Virginia had the option of relaxing cobia regulations this year. We could have increased the boat limit to 4 fish, gotten rid of the “only one over 50 inches”, and gotten rid of the no-gaffing provision. A bit surprisingly, the vast majority of anglers and charter captains who weighed in favored keeping the boat limit at 3 fish and keeping the only one big fish rule. They did want to get rid of the no gaff rule. There were a number of options on the season with the majority favoring a June 1 opening and remaining open through the end of September. The second most popular choice was a May 15 opening and a September 16 closure. Personally, this second option was my favorite and I have not gaffed a cobia in years. What I supported at VMRC was what was most asked for by recreational anglers and that is what passed. I was rather proud of Virginia’s anglers supporting regulations more conservation oriented than we could have done.

 

So for 2018, our cobia season will begin on June 1 and you can keep fish through September.

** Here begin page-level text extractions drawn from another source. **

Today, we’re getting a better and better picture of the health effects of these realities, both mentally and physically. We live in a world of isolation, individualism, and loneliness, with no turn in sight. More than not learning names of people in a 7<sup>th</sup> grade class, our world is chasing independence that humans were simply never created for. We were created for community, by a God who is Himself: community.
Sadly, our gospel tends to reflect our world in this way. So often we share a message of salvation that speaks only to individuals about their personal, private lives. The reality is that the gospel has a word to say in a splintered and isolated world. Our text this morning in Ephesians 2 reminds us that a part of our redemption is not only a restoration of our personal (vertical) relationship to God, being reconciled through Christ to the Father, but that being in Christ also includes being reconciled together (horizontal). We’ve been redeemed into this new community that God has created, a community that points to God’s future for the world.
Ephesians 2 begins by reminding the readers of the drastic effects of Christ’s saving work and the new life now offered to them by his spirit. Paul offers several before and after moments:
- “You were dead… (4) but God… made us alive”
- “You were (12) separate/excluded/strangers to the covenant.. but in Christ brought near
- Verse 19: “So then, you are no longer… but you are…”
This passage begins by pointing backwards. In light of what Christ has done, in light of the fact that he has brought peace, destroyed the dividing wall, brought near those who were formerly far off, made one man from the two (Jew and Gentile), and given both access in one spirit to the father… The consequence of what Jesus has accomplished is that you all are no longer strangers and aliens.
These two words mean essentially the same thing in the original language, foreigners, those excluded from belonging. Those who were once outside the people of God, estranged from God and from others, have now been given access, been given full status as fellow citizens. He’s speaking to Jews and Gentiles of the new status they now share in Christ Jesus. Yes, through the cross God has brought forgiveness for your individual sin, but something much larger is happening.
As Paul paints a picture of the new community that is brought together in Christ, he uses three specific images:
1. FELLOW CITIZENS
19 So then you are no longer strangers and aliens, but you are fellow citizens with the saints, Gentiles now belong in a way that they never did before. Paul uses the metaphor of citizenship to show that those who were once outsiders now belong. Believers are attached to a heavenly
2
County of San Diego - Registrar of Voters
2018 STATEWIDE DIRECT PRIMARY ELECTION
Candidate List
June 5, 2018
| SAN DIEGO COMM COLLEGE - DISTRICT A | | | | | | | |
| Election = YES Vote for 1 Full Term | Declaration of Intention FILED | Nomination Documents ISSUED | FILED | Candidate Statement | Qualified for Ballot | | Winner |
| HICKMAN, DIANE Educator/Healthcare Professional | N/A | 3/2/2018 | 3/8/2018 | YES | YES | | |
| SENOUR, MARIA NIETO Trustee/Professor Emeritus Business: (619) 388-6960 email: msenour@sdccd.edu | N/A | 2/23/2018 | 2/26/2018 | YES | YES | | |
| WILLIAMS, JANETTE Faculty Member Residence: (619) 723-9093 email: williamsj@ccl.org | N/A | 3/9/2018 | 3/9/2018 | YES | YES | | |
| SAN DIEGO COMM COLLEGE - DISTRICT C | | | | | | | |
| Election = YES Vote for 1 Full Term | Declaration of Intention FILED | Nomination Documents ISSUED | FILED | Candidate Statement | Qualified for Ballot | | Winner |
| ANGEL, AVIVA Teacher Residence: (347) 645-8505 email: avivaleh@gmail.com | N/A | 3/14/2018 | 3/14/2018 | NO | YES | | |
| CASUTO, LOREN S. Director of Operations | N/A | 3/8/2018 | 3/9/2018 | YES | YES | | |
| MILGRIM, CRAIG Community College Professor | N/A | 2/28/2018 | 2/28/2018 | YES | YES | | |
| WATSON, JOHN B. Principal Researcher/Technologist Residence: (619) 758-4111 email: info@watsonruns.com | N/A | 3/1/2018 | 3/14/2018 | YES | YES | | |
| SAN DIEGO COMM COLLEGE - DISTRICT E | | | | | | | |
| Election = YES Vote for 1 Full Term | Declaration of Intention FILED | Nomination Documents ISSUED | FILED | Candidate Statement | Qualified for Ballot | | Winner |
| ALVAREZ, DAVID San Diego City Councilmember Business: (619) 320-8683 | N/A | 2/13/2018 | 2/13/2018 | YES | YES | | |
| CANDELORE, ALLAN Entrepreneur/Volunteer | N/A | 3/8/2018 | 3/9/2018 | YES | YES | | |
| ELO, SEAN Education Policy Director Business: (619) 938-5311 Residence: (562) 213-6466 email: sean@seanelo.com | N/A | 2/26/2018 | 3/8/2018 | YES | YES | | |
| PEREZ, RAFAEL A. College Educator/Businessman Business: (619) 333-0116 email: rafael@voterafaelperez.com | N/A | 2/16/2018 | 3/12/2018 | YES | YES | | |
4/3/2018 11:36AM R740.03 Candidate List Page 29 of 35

The daily bag limit remains 1 fish per person up to 3 fish per boat. Only one fish per boat may be over 50 inches. The minimum size is still 40 inches. The prohibition on gaffing is removed but please do not use a gaff unless you are sure it is fish that you are going to keep. The free Cobia Permit along with mandatory reporting is still required for an ongoing effort to get more accurate data.

 

We’ve been getting a lot of questions about the Cobia Bowl. The Cobia Bowl was begun as a fun way for anglers to help gather information about Virginia’s cobia fishery and to help raise funds for fisheries research. Due to great sponsorship support and angler participation, this fishing tournament has been a great success. We are pleased to announce that we have even bigger and better plans for 2018. The Cobia Bowl is joining forces with the Old Dominion University Alumni Association for the Monarch Cobia Classic. Our goal is to create the largest cobia tournament on the East Coast. We invite Cobia Bowl sponsors and anglers to join us for what will be a fantastic event with great fishing, bigger parties, and even more fun all while supporting great causes. The Monarch Cobia Classic will raise funds to support scholarship and research. This event will be held July 19-21, during the peak of the cobia season. For more information about the Monarch Cobia Classic and to learn about sponsorship opportunities, visit www.odualumni.org/cobiaclassic .

 

So, what has been happening out on the water so far? In addition to the great bluefin fishing out of Oregon Inlet, both yellowfin tuna and some bigeye tuna have been caught. Blackfin tuna are being caught out of Hatteras. As early as late January, big red drum were being caught out of the Hatteras surf during that early spring we had. Typically, about 2 weeks after that bite starts, we get them here on Virginia’s Eastern Shore. It was simply way too early, but there were rumors of both red and black drum encounters on the seaside. Then winter came back and stopped that talk. Now that spring has come back, expect the black and red drum fisheries to begin soon.

 

We had a winter fish kill that affected speckled trout, juvenile red and black drum, mullet and even striped bass. We will see if this has a significant impact on our fisheries with speckled trout being the greatest concern. The population appeared to be healthy and growing this past fall. Striped bass have made their moved into the bay and rivers and are available for catch and release fishing until May when there are some open seasons. Anglers practicing catch and release in the rivers have also caught some puppy drum with some of those in the keeper-slot range. Boston mackerel have made a showing and some have been caught by gill-netters in the bay. Tautog are the main fishery at the moment with the coastal wrecks being the most productive location. Bay structures have produced some fish during the warm times then shut down after the snow events. The bay will turn back on quickly as water temperatures raise a bit. The fish are there, it is just their activity level that is affected.